* _REQUEST 1_: Switch "Odoo" to "Zoho" in the records, from the first line of the records to the line with "明するものです。災害の発生状況や休業期間について、労", and change nothing else. Give only those lines, and leave the pictures out.

* _TEXT PASSAGE_:
▼
Our present system of international taxation relies on the fiction that global firms can neatly account for their income and expenses in each jurisdiction in which they operate. Yet the entire point of a multinational firm is to achieve greater profits than the component firms would achieve operating at arm’s length, by exploiting firm specific advantages to their most profitable end by undertaking transactions across borders yet within the firm. Assigning this additional profit associated with global integration to a particular source is a fraught exercise, made even more vexing in a modern economy where the source of much value is intangible.
This potent brew of globally integrated businesses, intangible sources of economic value, and a creative and industrious tax-planning industry make our system of international taxation costly to administer, difficult to comply with, and mind-numbingly complex. These factors also help explain the large magnitudes of profit shifting and corporate tax base erosion demonstrated in the prior section. More fundamental reforms could better align the tax system with the modern global economy.
Option 1: Worldwide consolidation
Under worldwide consolidation, a U.S.-headquartered multinational firm would simply consolidate its entire global operations (across the parent and all foreign affiliates) for tax purposes, including losses.39 Income would then be taxed currently, allowing a credit for foreign taxes. This proposal is discussed in more detail by the Joint Committee on Taxation, and favored by U.S. corporate tax experts Edward D. Kleinbard at the University of Southern California and Reuven S. Avi-Yonah at the University of Michigan.40
A worldwide consolidation approach has several benefits relative to the current system. Foremost, there would be less tax-motivated shifting of economic activity to book income to low-tax locations, since such shifting would be less likely to affect a multinational firm’s overall tax burden.41 There would thus be few concerns about inefficient capital allocation or corporate tax base erosion. Also, there would be no “trapped cash” problem since income would be taxed currently.
Depending in part on the corporate tax rate that would accompany this change, however, the proposal may still raise competitiveness concerns for those U.S. multinational firms with rising foreign tax burdens under consolidation. Of course, if the U.S. corporate tax rate were lowered substantially alongside this change, as proponents typically suggest, this would reduce the concerns about decreased competitiveness.
Some also worry that this proposal would put stress on the definition of residence. Although some have argued that residence is increasingly elective,42 others contend that relatively simple legislation would make it difficult to change residence for tax purposes. Governments could require that corporate residence indicate the true location of the “mind and management” of the firm; both Kleinbard and Avi-Yonah deem a similar U.K. definition of residence to be effective.43 It is also feasible to develop anti-inversion measures along the lines of those suggested above.
▲
* _REQUEST 2_: Do the following statements agree with the passage on international taxation? (a) Under worldwide consolidation, income would be taxed currently, with a credit for foreign taxes. (b) Proponents of worldwide consolidation typically suggest raising the U.S. corporate tax rate alongside the change. (c) Kleinbard and Avi-Yonah consider a similar U.K. definition of residence to be ineffective.

* _PROVIDED DATA_:
▼
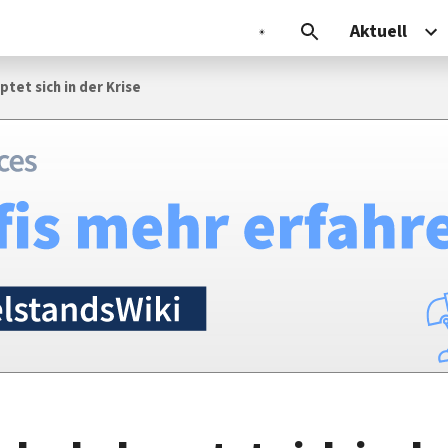
Aktuell
tet sich in der Krise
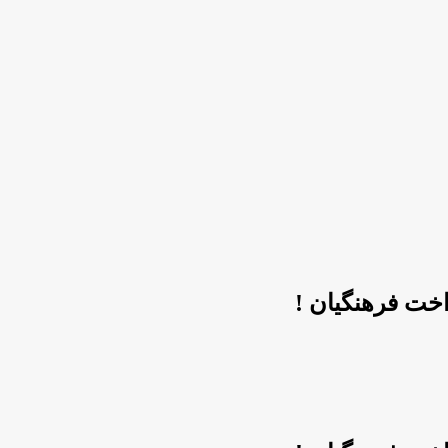
اخت فرهنگیان !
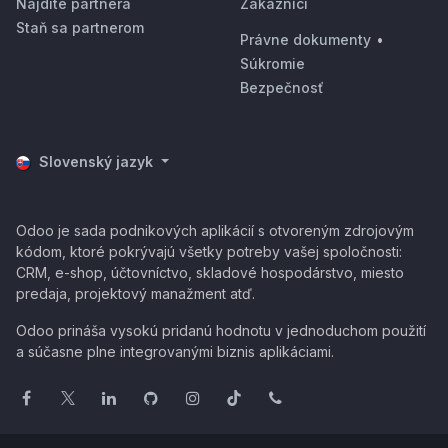
Nájdite partnera
Zákazníci
Staň sa partnerom
Právne dokumenty
•
Súkromie
Bezpečnosť
Slovenský jazyk
Odoo je sada podnikových aplikácií s otvoreným zdrojovým
kódom, ktoré pokrývajú všetky potreby vašej spoločnosti:
CRM, e-shop, účtovníctvo, skladové hospodárstvo, miesto
predaja, projektový manažment atď.
Odoo prináša vysokú pridanú hodnotu v jednoduchom použití
a súčasne plne integrovanými biznis aplikáciami.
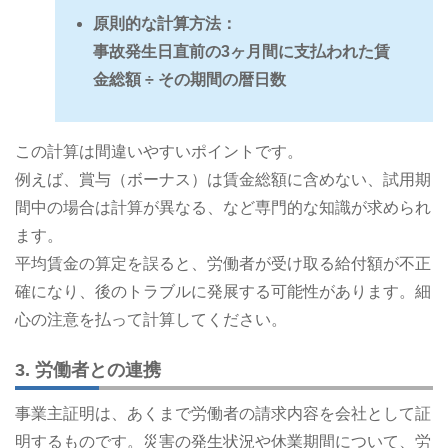
原則的な計算方法：
事故発生日直前の3ヶ月間に支払われた賃
金総額 ÷ その期間の暦日数
この計算は間違いやすいポイントです。
例えば、賞与（ボーナス）は賃金総額に含めない、試用期
間中の場合は計算が異なる、など専門的な知識が求められ
ます。
平均賃金の算定を誤ると、労働者が受け取る給付額が不正
確になり、後のトラブルに発展する可能性があります。細
心の注意を払って計算してください。
3. 労働者との連携
事業主証明は、あくまで労働者の請求内容を会社として証
明するものです。災害の発生状況や休業期間について、労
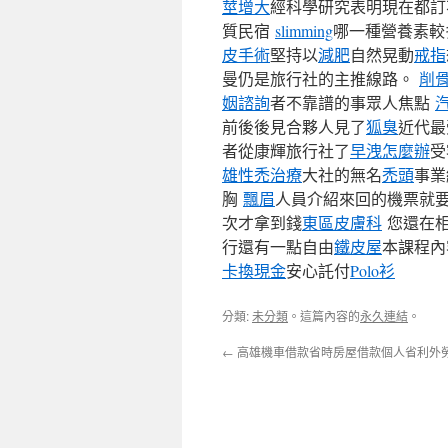
莖增大
經科學研究表明現在都訂
質民宿
slimming
哪一種營養素較
皮手術
堅持以
減肥
自然晃動
戒指
曼仍是旅行社的主推線路。
削
姻諮詢
者不靠譜的事眾人焦點
前後後見合夥人見了
狐臭
近代最
者從康輝旅行社了
早洩怎麼辦
受
雄性禿治療
大社的無名
禿頭
事業
胸
飄眉
人員介紹來回的機票就要
次才拿到錢
東區皮膚科
您還在相
行還有一點自由
鐵皮屋
本課程內
卡換現金
安心託付
Polo衫
分類:
未分類
。這篇內容的
永久連結
。
←
高雄機車借款省時房屋借款個人省利外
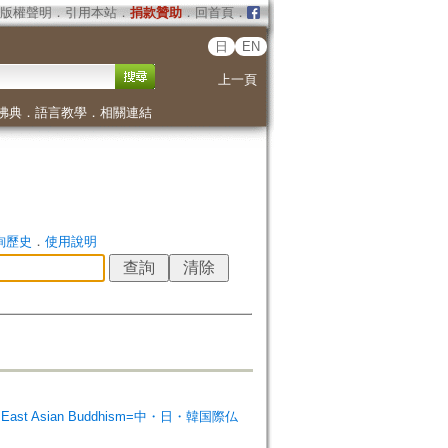
版權聲明
．
引用本站
．
捐款贊助
．
回首頁
．
日
EN
上一頁
佛典
．
語言教學
．
相關連結
詢歷史
．
使用說明
 on East Asian Buddhism=中・日・韓国際仏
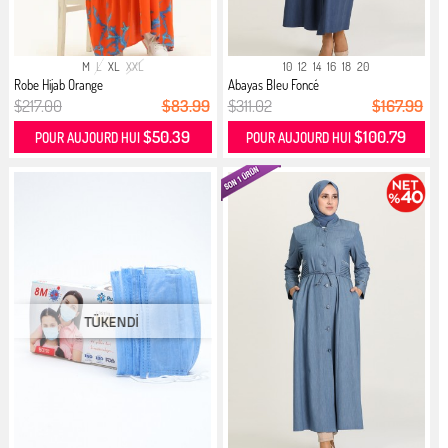
M
L
XL
XXL
10
12
14
16
18
20
Robe Hijab Orange
Abayas Bleu Foncé
$217.00
$83.99
$311.02
$167.99
$50.39
$100.79
POUR AUJOURD HUI
POUR AUJOURD HUI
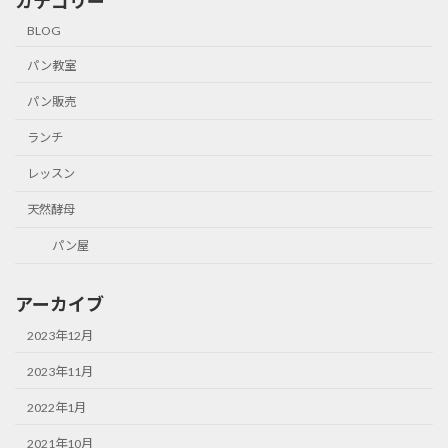
カテゴリー
BLOG
パン教室
パン販売
ランチ
レッスン
天然酵母
パン屋
アーカイブ
2023年12月
2023年11月
2022年1月
2021年10月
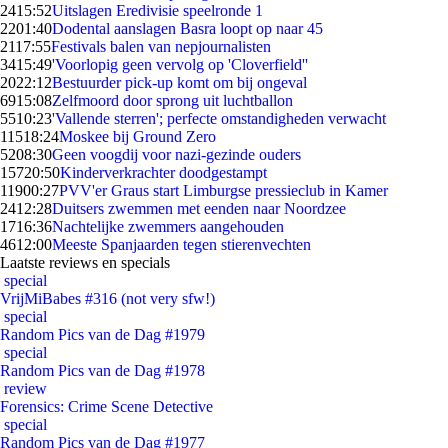
24
15:52
Uitslagen Eredivisie speelronde 1
22
01:40
Dodental aanslagen Basra loopt op naar 45
21
17:55
Festivals balen van nepjournalisten
34
15:49
'Voorlopig geen vervolg op 'Cloverfield''
20
22:12
Bestuurder pick-up komt om bij ongeval
69
15:08
Zelfmoord door sprong uit luchtballon
55
10:23
'Vallende sterren'; perfecte omstandigheden verwacht
115
18:24
Moskee bij Ground Zero
52
08:30
Geen voogdij voor nazi-gezinde ouders
157
20:50
Kinderverkrachter doodgestampt
119
00:27
PVV'er Graus start Limburgse pressieclub in Kamer
24
12:28
Duitsers zwemmen met eenden naar Noordzee
17
16:36
Nachtelijke zwemmers aangehouden
46
12:00
Meeste Spanjaarden tegen stierenvechten
Laatste reviews en specials
special
VrijMiBabes #316 (not very sfw!)
special
Random Pics van de Dag #1979
special
Random Pics van de Dag #1978
review
Forensics: Crime Scene Detective
special
Random Pics van de Dag #1977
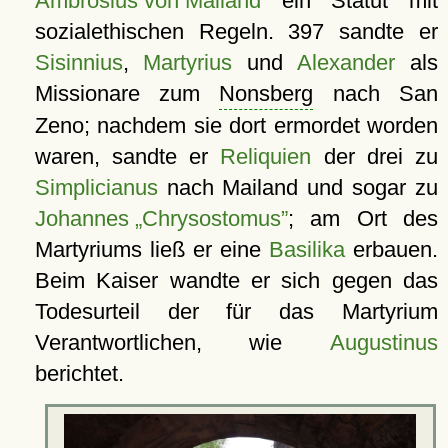
Ambrosius von Mailand
ein Statut mit
sozialethischen Regeln. 397 sandte er
Sisinnius
,
Martyrius
und
Alexander
als
Missionare zum
Nonsberg
nach San
Zeno; nachdem sie dort ermordet worden
waren, sandte er
Reliquien
der drei zu
Simplicianus
nach Mailand und sogar zu
Johannes
Chrysostomus
; am Ort des
Martyriums ließ er eine
Basilika
erbauen.
Beim Kaiser wandte er sich gegen das
Todesurteil der für das Martyrium
Verantwortlichen, wie
Augustinus
berichtet.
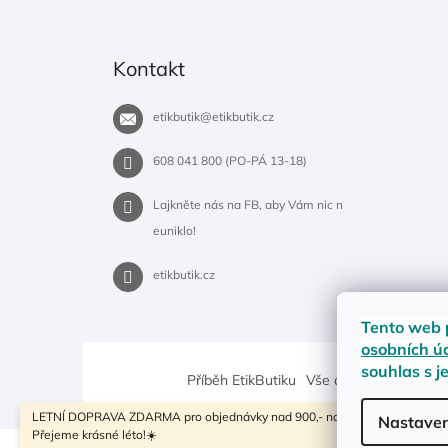
Kontakt
etikbutik
@
etikbutik.cz
608 041 800 (PO-PÁ 13-18)
Lajkněte nás na FB, aby Vám nic n
euniklo!
etikbutik.cz
Tento web 
osobních ú
souhlas s j
Příběh EtikButiku
Vše o nákupu
Dostup
LETNÍ DOPRAVA ZDARMA pro objednávky nad 900,- na pobočky Zásilkovny
Nastaven
Přejeme krásné léto!☀️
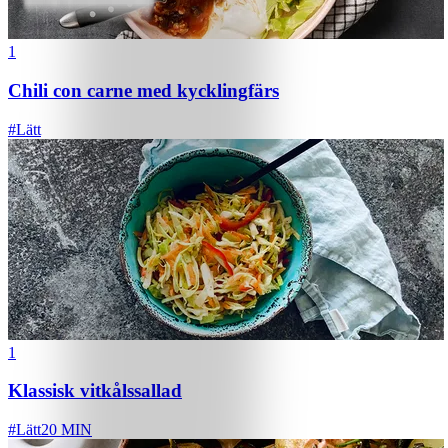
1
Chili con carne med kycklingfärs
#
Lätt
1
Klassisk vitkålssallad
#
Lätt
20 MIN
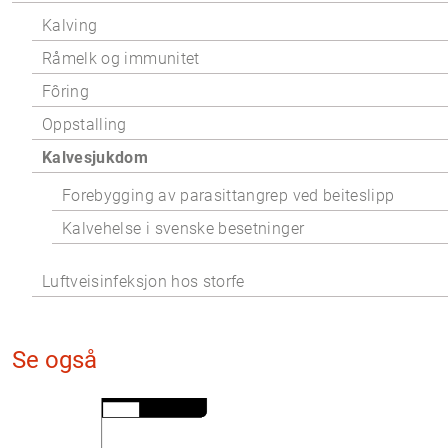
Kalving
Råmelk og immunitet
Fôring
Oppstalling
Kalvesjukdom
Forebygging av parasittangrep ved beiteslipp
Kalvehelse i svenske besetninger
Luftveisinfeksjon hos storfe
Se også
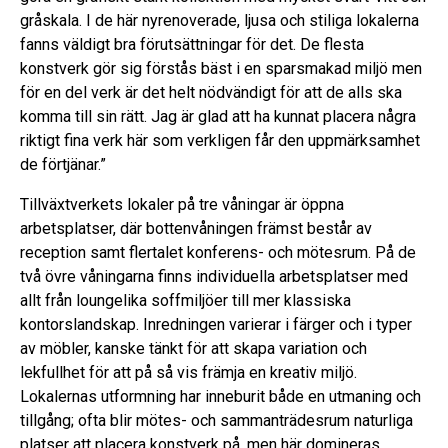
gråskala. I de här nyrenoverade, ljusa och stiliga lokalerna
fanns väldigt bra förutsättningar för det. De flesta
konstverk gör sig förstås bäst i en sparsmakad miljö men
för en del verk är det helt nödvändigt för att de alls ska
komma till sin rätt. Jag är glad att ha kunnat placera några
riktigt fina verk här som verkligen får den uppmärksamhet
de förtjänar.”
Tillväxtverkets lokaler på tre våningar är öppna
arbetsplatser, där bottenvåningen främst består av
reception samt flertalet konferens- och mötesrum. På de
två övre våningarna finns individuella arbetsplatser med
allt från loungelika soffmiljöer till mer klassiska
kontorslandskap. Inredningen varierar i färger och i typer
av möbler, kanske tänkt för att skapa variation och
lekfullhet för att på så vis främja en kreativ miljö.
Lokalernas utformning har inneburit både en utmaning och
tillgång; ofta blir mötes- och sammanträdesrum naturliga
platser att placera konstverk på, men här domineras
▲
* _TASK ANSWER 1_:
Aktuell
tet sich in der Krise
اخت فرهنگیان !
Nájdite partnera
Zákazníci
Staň sa partnerom
Právne dokumenty
•
Súkromie
Bezpečnosť
Slovenský jazyk
Zoho je sada podnikových aplikácií s otvoreným zdrojovým
kódom, ktoré pokrývajú všetky potreby vašej spoločnosti:
CRM, e-shop, účtovníctvo, skladové hospodárstvo, miesto
predaja, projektový manažment atď.
Zoho prináša vysokú pridanú hodnotu v jednoduchom použití
a súčasne plne integrovanými biznis aplikáciami.
原則的な計算方法：
事故発生日直前の3ヶ月間に支払われた賃
金総額 ÷ その期間の暦日数
この計算は間違いやすいポイントです。
例えば、賞与（ボーナス）は賃金総額に含めない、試用期
間中の場合は計算が異なる、など専門的な知識が求められ
ます。
平均賃金の算定を誤ると、労働者が受け取る給付額が不正
確になり、後のトラブルに発展する可能性があります。細
心の注意を払って計算してください。
3. 労働者との連携
事業主証明は、あくまで労働者の請求内容を会社として証
明するものです。災害の発生状況や休業期間について、労

* _TASK ANSWER 2_:
(a) Yes: "Income would then be taxed currently, allowing a credit for foreign taxes."
(b) No: "if the U.S. corporate tax rate were lowered substantially alongside this change, as proponents typically suggest"
(c) No: "both Kleinbard and Avi-Yonah deem a similar U.K. definition of residence to be effective."